To commuters, a transportation plan fixes scenes like this Tysons traffic jam, but that’s not necessarily the result. (Bill O’Leary — The Washington Post)

Commuters have been frustrated for so long over problems with the D.C. region’s transportation system that I wouldn’t blame any of them for looking with great favor on the spending-plan compromise now before the Virginia General Assembly.

In the nation’s hostile political climate, even seeing the word “compromise” attached to legislation is a cause for joy. And after so many years of gridlock on legislation that would raise money for transportation projects, how could any deal look bad?

The Post’s Errin Haines reports that two of the likely candidates for Virginia governor, one a Democrat and the other a Republican, are urging support for the deal reached by the House and Senate conferees, which still must be approved by the full General Assembly.

But there are some questions that both commuters and transportation advocates could be asking:

  • After so many years of financing state transportation projects through a user fee, called the gas tax, do you want to muddle that up with other revenue sources? The money looks good now, but is this new combination of revenue sources something that both taxpayers and travelers can live with in the long run?
  • If the deal is approved, will travelers in the state’s most congested areas see relief? Is there actually a congestion relief plan behind the financing plan, or is it more like a list of construction projects?

It would be a shame to see the deal fall apart because of an ideological fight, or a turf fight between regions. A third likely candidate, Attorney General Ken Cuccinelli, came the closest to an ideological pitch: “I cannot support legislation that would ask the taxpayers to shoulder an even heavier burden than they are already carrying,” he said in a statement.

The other two took a problem-solving approach. “This proposal is not perfect but …Virginia simply cannot afford to miss this opportunity to make substantial progress on transportation,” Democrat Terry McAuliffe said in a statement.

He was reflecting Democrats’ long-standing concern about adding general fund revenue to the transportation mix, because that pits transportation spending against other needs, including education and health care.

Lt. Gov. Bill Bolling (R), who may run as an independent, said in his statement: “This is an important issue that affects the economic viability and quality of life of our state and its citizens, and it must be solved.

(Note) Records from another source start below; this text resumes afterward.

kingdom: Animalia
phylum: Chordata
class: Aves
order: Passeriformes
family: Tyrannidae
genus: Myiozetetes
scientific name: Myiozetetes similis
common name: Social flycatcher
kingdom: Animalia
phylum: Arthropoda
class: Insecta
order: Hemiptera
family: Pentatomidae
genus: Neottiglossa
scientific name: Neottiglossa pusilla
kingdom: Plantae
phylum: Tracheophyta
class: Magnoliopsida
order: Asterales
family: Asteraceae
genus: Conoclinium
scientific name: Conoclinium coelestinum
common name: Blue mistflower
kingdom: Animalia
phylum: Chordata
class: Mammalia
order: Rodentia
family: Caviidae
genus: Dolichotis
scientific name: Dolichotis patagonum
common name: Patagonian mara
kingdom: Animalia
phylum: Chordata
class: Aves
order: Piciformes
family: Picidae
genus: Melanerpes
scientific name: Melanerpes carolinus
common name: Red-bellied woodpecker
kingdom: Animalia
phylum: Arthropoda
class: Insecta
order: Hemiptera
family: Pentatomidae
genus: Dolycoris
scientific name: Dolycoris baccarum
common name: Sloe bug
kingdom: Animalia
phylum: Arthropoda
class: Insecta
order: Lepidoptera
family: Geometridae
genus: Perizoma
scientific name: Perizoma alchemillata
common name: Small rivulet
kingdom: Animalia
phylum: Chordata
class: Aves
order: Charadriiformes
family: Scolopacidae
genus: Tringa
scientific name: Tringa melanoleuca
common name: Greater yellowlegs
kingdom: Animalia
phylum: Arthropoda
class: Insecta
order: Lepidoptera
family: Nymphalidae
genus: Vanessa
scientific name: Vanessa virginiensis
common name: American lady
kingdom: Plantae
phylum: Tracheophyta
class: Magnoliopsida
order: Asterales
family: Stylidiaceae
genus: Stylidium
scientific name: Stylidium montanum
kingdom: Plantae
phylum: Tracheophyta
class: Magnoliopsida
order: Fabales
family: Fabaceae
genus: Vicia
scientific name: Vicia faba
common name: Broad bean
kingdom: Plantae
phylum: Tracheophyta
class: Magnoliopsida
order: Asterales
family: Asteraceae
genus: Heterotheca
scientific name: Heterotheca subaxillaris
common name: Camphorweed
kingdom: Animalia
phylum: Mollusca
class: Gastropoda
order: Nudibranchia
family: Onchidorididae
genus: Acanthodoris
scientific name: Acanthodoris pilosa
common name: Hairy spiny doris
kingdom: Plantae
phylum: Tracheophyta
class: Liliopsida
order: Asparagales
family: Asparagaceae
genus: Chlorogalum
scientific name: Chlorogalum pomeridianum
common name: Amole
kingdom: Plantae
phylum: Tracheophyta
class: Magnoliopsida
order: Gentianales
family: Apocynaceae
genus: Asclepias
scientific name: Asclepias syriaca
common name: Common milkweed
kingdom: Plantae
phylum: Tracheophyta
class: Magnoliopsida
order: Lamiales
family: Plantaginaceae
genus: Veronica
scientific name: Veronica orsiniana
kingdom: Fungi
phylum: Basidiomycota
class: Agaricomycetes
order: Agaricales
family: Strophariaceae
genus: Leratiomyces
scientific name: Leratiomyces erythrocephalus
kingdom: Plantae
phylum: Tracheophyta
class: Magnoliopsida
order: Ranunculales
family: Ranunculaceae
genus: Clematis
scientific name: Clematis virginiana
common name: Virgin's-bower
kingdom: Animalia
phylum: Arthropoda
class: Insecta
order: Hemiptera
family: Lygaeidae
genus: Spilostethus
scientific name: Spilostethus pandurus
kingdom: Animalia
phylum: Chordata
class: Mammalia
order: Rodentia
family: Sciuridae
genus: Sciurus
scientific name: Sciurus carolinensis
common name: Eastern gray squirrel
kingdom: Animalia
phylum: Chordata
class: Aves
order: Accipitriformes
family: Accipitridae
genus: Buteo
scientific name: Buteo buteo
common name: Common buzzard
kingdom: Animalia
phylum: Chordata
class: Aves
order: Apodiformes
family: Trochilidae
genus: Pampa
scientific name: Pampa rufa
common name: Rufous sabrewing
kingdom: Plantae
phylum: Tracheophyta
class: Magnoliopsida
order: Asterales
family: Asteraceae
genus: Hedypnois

We cannot let this historic opportunity escape us.”

And he’s right. The past decade is filled with failed proposals to finance transportation improvements in Virginia. It’s tough to let this moment pass, even with very important issues unresolved.

But let’s at least talk about what those issues are. The bill, HB2313, is a transportation financing plan, not a congestion relief plan. That doesn’t mean it will fail to finance congestion relief. It’s just that there’s no guarantee that the perceived needs of a commuter in the D.C. suburbs will be addressed.

Virginia does have transportation plans, and like all transportation plans, they include programs to fix deteriorating transportation assets, like roads and bridges, improve people’s mobility and safety, and build new transportation assets.

Those things overlap, but they’re not the same. An infrastructure plan can relieve congestion, and it can create congestion. Some transportation projects focus on improving people’s mobility, some focus on economic growth. With luck, they accomplish both those things, but not necessarily.

Virginia, like many other jurisdictions, has reached the point where it desperately needs an infusion of money just to maintain the roads, bridges, tunnels and other transportation assets it already has. But the state’s needs go well beyond that. Providing congestion relief and building new assets are much more complicated, and even if this compromise becomes law, people still must pay attention to the plans.